Dataset entries:
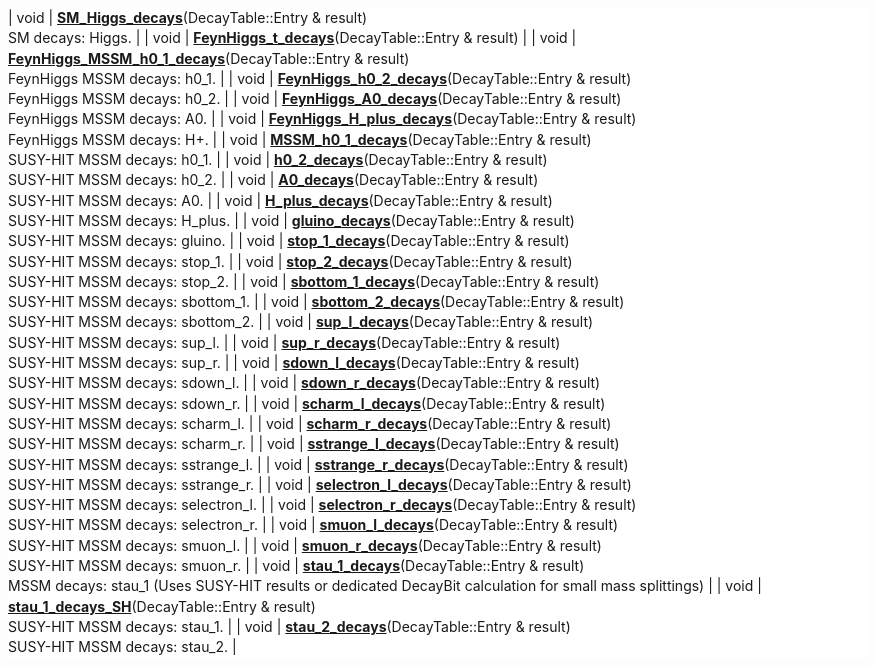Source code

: | void | **[SM_Higgs_decays](/documentation/code/colliderbit/namespaces/namespacegambit_1_1decaybit/#function-sm-higgs-decays)**(DecayTable::Entry & result)<br>SM decays: Higgs.  |
| void | **[FeynHiggs_t_decays](/documentation/code/colliderbit/namespaces/namespacegambit_1_1decaybit/#function-feynhiggs-t-decays)**(DecayTable::Entry & result) |
| void | **[FeynHiggs_MSSM_h0_1_decays](/documentation/code/colliderbit/namespaces/namespacegambit_1_1decaybit/#function-feynhiggs-mssm-h0-1-decays)**(DecayTable::Entry & result)<br>FeynHiggs MSSM decays: h0_1.  |
| void | **[FeynHiggs_h0_2_decays](/documentation/code/colliderbit/namespaces/namespacegambit_1_1decaybit/#function-feynhiggs-h0-2-decays)**(DecayTable::Entry & result)<br>FeynHiggs MSSM decays: h0_2.  |
| void | **[FeynHiggs_A0_decays](/documentation/code/colliderbit/namespaces/namespacegambit_1_1decaybit/#function-feynhiggs-a0-decays)**(DecayTable::Entry & result)<br>FeynHiggs MSSM decays: A0.  |
| void | **[FeynHiggs_H_plus_decays](/documentation/code/colliderbit/namespaces/namespacegambit_1_1decaybit/#function-feynhiggs-h-plus-decays)**(DecayTable::Entry & result)<br>FeynHiggs MSSM decays: H+.  |
| void | **[MSSM_h0_1_decays](/documentation/code/colliderbit/namespaces/namespacegambit_1_1decaybit/#function-mssm-h0-1-decays)**(DecayTable::Entry & result)<br>SUSY-HIT MSSM decays: h0_1.  |
| void | **[h0_2_decays](/documentation/code/colliderbit/namespaces/namespacegambit_1_1decaybit/#function-h0-2-decays)**(DecayTable::Entry & result)<br>SUSY-HIT MSSM decays: h0_2.  |
| void | **[A0_decays](/documentation/code/colliderbit/namespaces/namespacegambit_1_1decaybit/#function-a0-decays)**(DecayTable::Entry & result)<br>SUSY-HIT MSSM decays: A0.  |
| void | **[H_plus_decays](/documentation/code/colliderbit/namespaces/namespacegambit_1_1decaybit/#function-h-plus-decays)**(DecayTable::Entry & result)<br>SUSY-HIT MSSM decays: H_plus.  |
| void | **[gluino_decays](/documentation/code/colliderbit/namespaces/namespacegambit_1_1decaybit/#function-gluino-decays)**(DecayTable::Entry & result)<br>SUSY-HIT MSSM decays: gluino.  |
| void | **[stop_1_decays](/documentation/code/colliderbit/namespaces/namespacegambit_1_1decaybit/#function-stop-1-decays)**(DecayTable::Entry & result)<br>SUSY-HIT MSSM decays: stop_1.  |
| void | **[stop_2_decays](/documentation/code/colliderbit/namespaces/namespacegambit_1_1decaybit/#function-stop-2-decays)**(DecayTable::Entry & result)<br>SUSY-HIT MSSM decays: stop_2.  |
| void | **[sbottom_1_decays](/documentation/code/colliderbit/namespaces/namespacegambit_1_1decaybit/#function-sbottom-1-decays)**(DecayTable::Entry & result)<br>SUSY-HIT MSSM decays: sbottom_1.  |
| void | **[sbottom_2_decays](/documentation/code/colliderbit/namespaces/namespacegambit_1_1decaybit/#function-sbottom-2-decays)**(DecayTable::Entry & result)<br>SUSY-HIT MSSM decays: sbottom_2.  |
| void | **[sup_l_decays](/documentation/code/colliderbit/namespaces/namespacegambit_1_1decaybit/#function-sup-l-decays)**(DecayTable::Entry & result)<br>SUSY-HIT MSSM decays: sup_l.  |
| void | **[sup_r_decays](/documentation/code/colliderbit/namespaces/namespacegambit_1_1decaybit/#function-sup-r-decays)**(DecayTable::Entry & result)<br>SUSY-HIT MSSM decays: sup_r.  |
| void | **[sdown_l_decays](/documentation/code/colliderbit/namespaces/namespacegambit_1_1decaybit/#function-sdown-l-decays)**(DecayTable::Entry & result)<br>SUSY-HIT MSSM decays: sdown_l.  |
| void | **[sdown_r_decays](/documentation/code/colliderbit/namespaces/namespacegambit_1_1decaybit/#function-sdown-r-decays)**(DecayTable::Entry & result)<br>SUSY-HIT MSSM decays: sdown_r.  |
| void | **[scharm_l_decays](/documentation/code/colliderbit/namespaces/namespacegambit_1_1decaybit/#function-scharm-l-decays)**(DecayTable::Entry & result)<br>SUSY-HIT MSSM decays: scharm_l.  |
| void | **[scharm_r_decays](/documentation/code/colliderbit/namespaces/namespacegambit_1_1decaybit/#function-scharm-r-decays)**(DecayTable::Entry & result)<br>SUSY-HIT MSSM decays: scharm_r.  |
| void | **[sstrange_l_decays](/documentation/code/colliderbit/namespaces/namespacegambit_1_1decaybit/#function-sstrange-l-decays)**(DecayTable::Entry & result)<br>SUSY-HIT MSSM decays: sstrange_l.  |
| void | **[sstrange_r_decays](/documentation/code/colliderbit/namespaces/namespacegambit_1_1decaybit/#function-sstrange-r-decays)**(DecayTable::Entry & result)<br>SUSY-HIT MSSM decays: sstrange_r.  |
| void | **[selectron_l_decays](/documentation/code/colliderbit/namespaces/namespacegambit_1_1decaybit/#function-selectron-l-decays)**(DecayTable::Entry & result)<br>SUSY-HIT MSSM decays: selectron_l.  |
| void | **[selectron_r_decays](/documentation/code/colliderbit/namespaces/namespacegambit_1_1decaybit/#function-selectron-r-decays)**(DecayTable::Entry & result)<br>SUSY-HIT MSSM decays: selectron_r.  |
| void | **[smuon_l_decays](/documentation/code/colliderbit/namespaces/namespacegambit_1_1decaybit/#function-smuon-l-decays)**(DecayTable::Entry & result)<br>SUSY-HIT MSSM decays: smuon_l.  |
| void | **[smuon_r_decays](/documentation/code/colliderbit/namespaces/namespacegambit_1_1decaybit/#function-smuon-r-decays)**(DecayTable::Entry & result)<br>SUSY-HIT MSSM decays: smuon_r.  |
| void | **[stau_1_decays](/documentation/code/colliderbit/namespaces/namespacegambit_1_1decaybit/#function-stau-1-decays)**(DecayTable::Entry & result)<br>MSSM decays: stau_1 (Uses SUSY-HIT results or dedicated DecayBit calculation for small mass splittings)  |
| void | **[stau_1_decays_SH](/documentation/code/colliderbit/namespaces/namespacegambit_1_1decaybit/#function-stau-1-decays-sh)**(DecayTable::Entry & result)<br>SUSY-HIT MSSM decays: stau_1.  |
| void | **[stau_2_decays](/documentation/code/colliderbit/namespaces/namespacegambit_1_1decaybit/#function-stau-2-decays)**(DecayTable::Entry & result)<br>SUSY-HIT MSSM decays: stau_2.  |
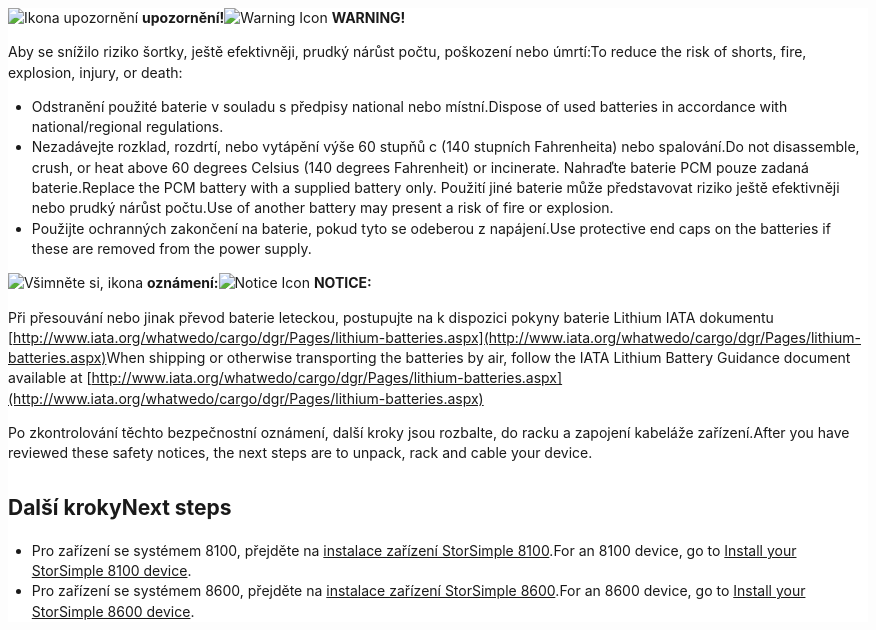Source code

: <span data-ttu-id="b0d3f-212">![Ikona upozornění](./media/storsimple-safety/IC740879.png) **upozornění!**</span><span class="sxs-lookup"><span data-stu-id="b0d3f-212">![Warning Icon](./media/storsimple-safety/IC740879.png) **WARNING!**</span></span>

<span data-ttu-id="b0d3f-213">Aby se snížilo riziko šortky, ještě efektivněji, prudký nárůst počtu, poškození nebo úmrtí:</span><span class="sxs-lookup"><span data-stu-id="b0d3f-213">To reduce the risk of shorts, fire, explosion, injury, or death:</span></span>

* <span data-ttu-id="b0d3f-214">Odstranění použité baterie v souladu s předpisy national nebo místní.</span><span class="sxs-lookup"><span data-stu-id="b0d3f-214">Dispose of used batteries in accordance with national/regional regulations.</span></span>
* <span data-ttu-id="b0d3f-215">Nezadávejte rozklad, rozdrtí, nebo vytápění výše 60 stupňů c (140 stupních Fahrenheita) nebo spalování.</span><span class="sxs-lookup"><span data-stu-id="b0d3f-215">Do not disassemble, crush, or heat above 60 degrees Celsius (140 degrees Fahrenheit) or incinerate.</span></span> <span data-ttu-id="b0d3f-216">Nahraďte baterie PCM pouze zadaná baterie.</span><span class="sxs-lookup"><span data-stu-id="b0d3f-216">Replace the PCM battery with a supplied battery only.</span></span> <span data-ttu-id="b0d3f-217">Použití jiné baterie může představovat riziko ještě efektivněji nebo prudký nárůst počtu.</span><span class="sxs-lookup"><span data-stu-id="b0d3f-217">Use of another battery may present a risk of fire or explosion.</span></span>
* <span data-ttu-id="b0d3f-218">Použijte ochranných zakončení na baterie, pokud tyto se odeberou z napájení.</span><span class="sxs-lookup"><span data-stu-id="b0d3f-218">Use protective end caps on the batteries if these are removed from the power supply.</span></span>

<span data-ttu-id="b0d3f-219">![Všimněte si, ikona](./media/storsimple-safety/IC740881.png) **oznámení:**</span><span class="sxs-lookup"><span data-stu-id="b0d3f-219">![Notice Icon](./media/storsimple-safety/IC740881.png) **NOTICE:**</span></span>

<span data-ttu-id="b0d3f-220">Při přesouvání nebo jinak převod baterie leteckou, postupujte na k dispozici pokyny baterie Lithium IATA dokumentu [http://www.iata.org/whatwedo/cargo/dgr/Pages/lithium-batteries.aspx](http://www.iata.org/whatwedo/cargo/dgr/Pages/lithium-batteries.aspx)</span><span class="sxs-lookup"><span data-stu-id="b0d3f-220">When shipping or otherwise transporting the batteries by air, follow the IATA Lithium Battery Guidance document available at [http://www.iata.org/whatwedo/cargo/dgr/Pages/lithium-batteries.aspx](http://www.iata.org/whatwedo/cargo/dgr/Pages/lithium-batteries.aspx)</span></span>

<span data-ttu-id="b0d3f-221">Po zkontrolování těchto bezpečnostní oznámení, další kroky jsou rozbalte, do racku a zapojení kabeláže zařízení.</span><span class="sxs-lookup"><span data-stu-id="b0d3f-221">After you have reviewed these safety notices, the next steps are to unpack, rack and cable your device.</span></span>

## <a name="next-steps"></a><span data-ttu-id="b0d3f-222">Další kroky</span><span class="sxs-lookup"><span data-stu-id="b0d3f-222">Next steps</span></span>
* <span data-ttu-id="b0d3f-223">Pro zařízení se systémem 8100, přejděte na [instalace zařízení StorSimple 8100](storsimple-8100-hardware-installation.md).</span><span class="sxs-lookup"><span data-stu-id="b0d3f-223">For an 8100 device, go to [Install your StorSimple 8100 device](storsimple-8100-hardware-installation.md).</span></span>
* <span data-ttu-id="b0d3f-224">Pro zařízení se systémem 8600, přejděte na [instalace zařízení StorSimple 8600](storsimple-8600-hardware-installation.md).</span><span class="sxs-lookup"><span data-stu-id="b0d3f-224">For an 8600 device, go to [Install your StorSimple 8600 device](storsimple-8600-hardware-installation.md).</span></span>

| Assigned task |
Copy the lines exactly as they appear from the opening of the entries above through the line with "result)<br>SM decays: Higgs.", excluding all pictures.

| Exercise output |
Source code

: | void | **[SM_Higgs_decays](/documentation/code/colliderbit/namespaces/namespacegambit_1_1decaybit/#function-sm-higgs-decays)**(DecayTable::Entry & result)<br>SM decays: Higgs.  |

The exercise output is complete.